Посмотрев на гиганта Самсона, вскрывшего банку, я подвел итог разговору:
— Значит, нужные боксы вы все же видели. Списанные с баланса и приготовленные к отправке. И в войска они не попадут, а будут распроданы из-под полы… А раз так, то ночью сегодня идем вместе, я проверю их содержимое и покажу, что брать. Чтобы на следующей неделе бойцы моей роты пошли в джунгли укомплектованные, как положено, а не с голой задницей.

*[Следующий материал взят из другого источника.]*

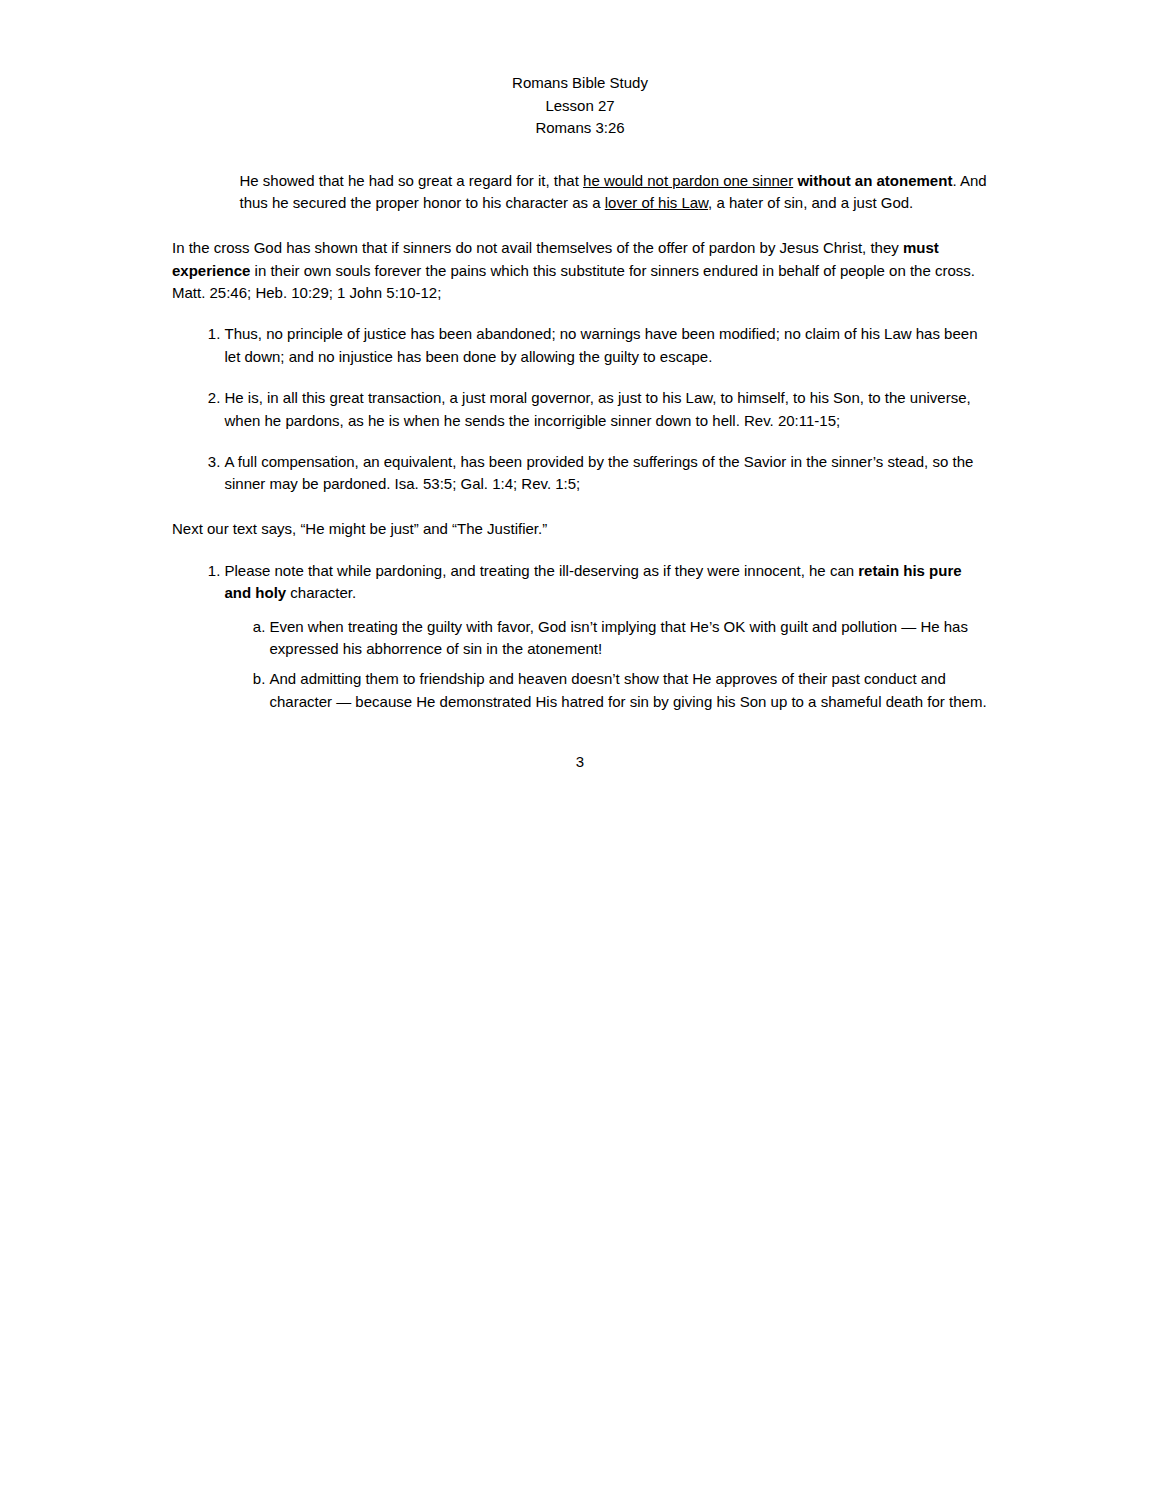Romans Bible Study
Lesson 27
Romans 3:26
He showed that he had so great a regard for it, that he would not pardon one sinner without an atonement. And thus he secured the proper honor to his character as a lover of his Law, a hater of sin, and a just God.
In the cross God has shown that if sinners do not avail themselves of the offer of pardon by Jesus Christ, they must experience in their own souls forever the pains which this substitute for sinners endured in behalf of people on the cross. Matt. 25:46; Heb. 10:29; 1 John 5:10-12;
Thus, no principle of justice has been abandoned; no warnings have been modified; no claim of his Law has been let down; and no injustice has been done by allowing the guilty to escape.
He is, in all this great transaction, a just moral governor, as just to his Law, to himself, to his Son, to the universe, when he pardons, as he is when he sends the incorrigible sinner down to hell. Rev. 20:11-15;
A full compensation, an equivalent, has been provided by the sufferings of the Savior in the sinner’s stead, so the sinner may be pardoned. Isa. 53:5; Gal. 1:4; Rev. 1:5;
Next our text says, “He might be just” and “The Justifier.”
Please note that while pardoning, and treating the ill-deserving as if they were innocent, he can retain his pure and holy character.
Even when treating the guilty with favor, God isn’t implying that He’s OK with guilt and pollution — He has expressed his abhorrence of sin in the atonement!
And admitting them to friendship and heaven doesn’t show that He approves of their past conduct and character — because He demonstrated His hatred for sin by giving his Son up to a shameful death for them.
3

— Ты спятил, парень? — капитан взял кусок хлеба с намазанным злополучным паштетом и помахал рукой в сторону штаба: — Нас здесь собрали, чтобы штрафбат разгрузить. Последний месяц любых нарушителей дисциплины собирают в части для отправки на юг. Потому что официально на «усиление войск в зоне временного конфликта» не имеют право отсылать военных заключенных. Зато можно послать сводную бригаду спецназа. И сводную бригаду легкой пехоты. И еще кучу других сводных бригад, в которых служат желтые, черные, бурые и прочие уроды, не заполучившие счастье родиться в правильной семье… Но это мы. А тебе-то зачем? Поймают, попрут из профессии. Получишь волчий билет, и простым рядовым в патрулирование, до первой мины…
Подобрав со стола злосчастную аптечку, я покачал ей перед носом командира и ответил, стараясь не сорваться на матерно-агрессивное:
— Не противопоставляй меня парням, ротный. Да, я слабее каждого из вас, и любой из этих бритых волков легко проткнет меня пальцем. Но я отличаюсь от любого в казарме только страховкой, выплаченной семье за погибшего в забое отца. И как вы, я так же рос в «экономически убыточной зоне». И как вы, перебивался с сухарей на воду… Но я упрямый, ротный, я очень упрямый. И когда смог поступить в университет, то пер к своей цели, не считаясь с насмешками и голодными обмороками. И работал там, где сейчас растут их браться и сестры. И лечил их травмы и огнестрел… Я очень упрямый. Поэтому в бой эти парни пойдут со всей необходимой «дурью», и я не буду их хоронить из-за очередной проворовавшейся крысы в погонах… Не хочешь — пойду один. Но нужную дыру в заборе вы мне все равно покажете.